Methods: Expression of ELF3 in OSCC tissues was analyzed using a comprehensive approach, including RT-qPCR, western blotting, and IHC. The Cancer Genome Atlas (TCGA-HNSCC) dataset and clinicopathological features along with immune signatures in patients with HNSCC were analyzed. The survival rate of patients with HNSCC was studied with Kaplan-Meier analysis. Moreover, bioinformatic strategies were used to analyze ELF3 protein networks and functional pathways involved in oral carcinogenesis.

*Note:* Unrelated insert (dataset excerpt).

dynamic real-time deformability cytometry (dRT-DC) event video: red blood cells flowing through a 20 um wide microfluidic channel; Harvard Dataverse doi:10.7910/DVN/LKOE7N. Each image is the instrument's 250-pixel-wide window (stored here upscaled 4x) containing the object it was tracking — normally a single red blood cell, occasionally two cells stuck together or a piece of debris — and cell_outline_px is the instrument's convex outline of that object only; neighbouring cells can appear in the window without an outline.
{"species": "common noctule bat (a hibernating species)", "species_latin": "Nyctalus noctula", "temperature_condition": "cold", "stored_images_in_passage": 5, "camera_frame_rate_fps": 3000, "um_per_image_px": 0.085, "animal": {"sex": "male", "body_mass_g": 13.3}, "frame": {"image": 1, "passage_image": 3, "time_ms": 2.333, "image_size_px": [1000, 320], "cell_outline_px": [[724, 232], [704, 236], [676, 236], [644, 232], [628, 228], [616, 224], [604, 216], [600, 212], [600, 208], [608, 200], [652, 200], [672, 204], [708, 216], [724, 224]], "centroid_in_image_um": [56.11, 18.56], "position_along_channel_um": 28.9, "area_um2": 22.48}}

Results: ELF3 is downregulated in OSCC tumor tissues and is associated with advanced clinicopathologic features, nodal metastasis and poorer survival outcome. From the functional enrichment analysis, ELF3 participates in core pathways such as DNA transcription, transcriptional dysregulation in cancer, NOTCH translation and oral carcinoma pathways. Additionally, a negative correlation exists between ELF3 expression levels and immune cell infiltration, as well as immune gene modulation in the tumor microenvironment.

Conclusion: Our findings imply that ELF3 can be used as a promising biomarker for OSCC prognosis along with a therapeutic target to reduce cancer metastasis and enhance patient outcomes. Additional research is required to corroborate these findings and investigate the molecular pathways associated with ELF3 function in OSCC.